Лена возилась на кухне, звенела посудой, кажется, что-то уронила. Она специально не идет, — подумал Р.М., — поняла, что мать хочет говорить со мной. И сказать мне нечего. Сам только что понял, в чем тут дело. Сказать о Наде? Господи, как все перепуталось…
— Тома, — сказал он, — эти рисунки не тест, я давно тестами не занимаюсь. Это девушка одна рисовала. Галкина дочь, помнишь Галку Лукьянову?
— Галку? Ну, помню. Допустим. И что же?
— Ничего, Тома.
— Что — ничего? Галкина дочь — у нее тоже эта болезнь?
— Это не болезнь, Тома, — устало сказал Р.М.
— Конечно. Может, тебе эпикриз показать, а? Я Ленку в свое время по всем светилам возила.
— Это не болезнь, — упрямо повторил Р.М., понимая, что говорит сам с собой. — Тогда и Эйнштейна можно считать больным. Если что не как у всех, сразу — на костер, на эшафот, в больницу, пальцами показывать, сеансы черной магии и телепатии… Здорова твоя Леночка, и ты сама это знаешь, иначе — что же ты с ней делаешь? Сеансы эти, люди, весь этот балаган? Я не понимаю тебя, Тома.

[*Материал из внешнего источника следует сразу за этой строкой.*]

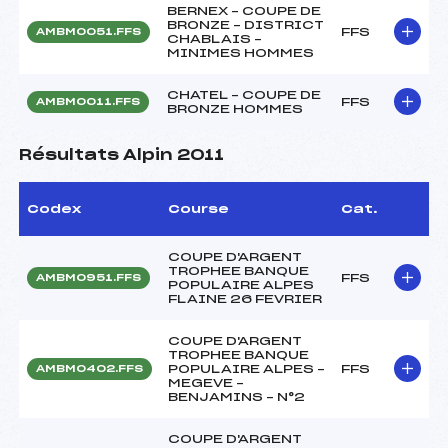
BERNEX – COUPE DE
BRONZE – DISTRICT
FFS
AMBM0051.FFS
CHABLAIS –
MINIMES HOMMES
CHATEL – COUPE DE
FFS
AMBM0011.FFS
BRONZE HOMMES
Résultats Alpin 2011
Codex
Course
Cat.
COUPE D'ARGENT
TROPHEE BANQUE
FFS
AMBM0951.FFS
POPULAIRE ALPES
FLAINE 26 FEVRIER
COUPE D'ARGENT
TROPHEE BANQUE
POPULAIRE ALPES –
FFS
AMBM0402.FFS
MEGEVE –
BENJAMINS – N°2
COUPE D'ARGENT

— И нужно тебе меня понимать. Я тебя не звала, Рома. Все у нас устоялось, все путем. И дом, и все остальное. Не нужно только, чтобы равновесие нарушалось. Понял? Равновесие. Это по-твоему, по-физически. Не мешай, Рома. Каждый живет, как может. Думаешь, я на этом много зарабатываю? Я ведь не Джуна, клиентура у меня местная, и не каждый день. И еще участковому плати, и фининспектору. Что остается? Зарплата младшего научного сотрудника.

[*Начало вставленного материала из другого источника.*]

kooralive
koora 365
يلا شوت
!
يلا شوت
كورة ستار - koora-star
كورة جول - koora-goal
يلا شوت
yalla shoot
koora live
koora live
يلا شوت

Леночка вошла, улыбнулась виновато:
— Мам, я блюдце разбила. Голубое, из сервиза.
— Ничего, — рассеянно сказала Тамара, — Роман Михайлович вот уходить собрался. Ты еще зайдешь к нам, Рома?
— Непременно, — заверил Р.М. и потянулся к папке, но Лена быстро накрыла ее обеими ладонями, взгляд ее был по-детски просительным, будто речь шла об игрушке, с которой трудно расстаться.
— Роман Михайлович, — сказала она, — вы можете оставить это на день или два? Хочется посмотреть внимательно. Можно? Я потом вам сама привезу, хорошо?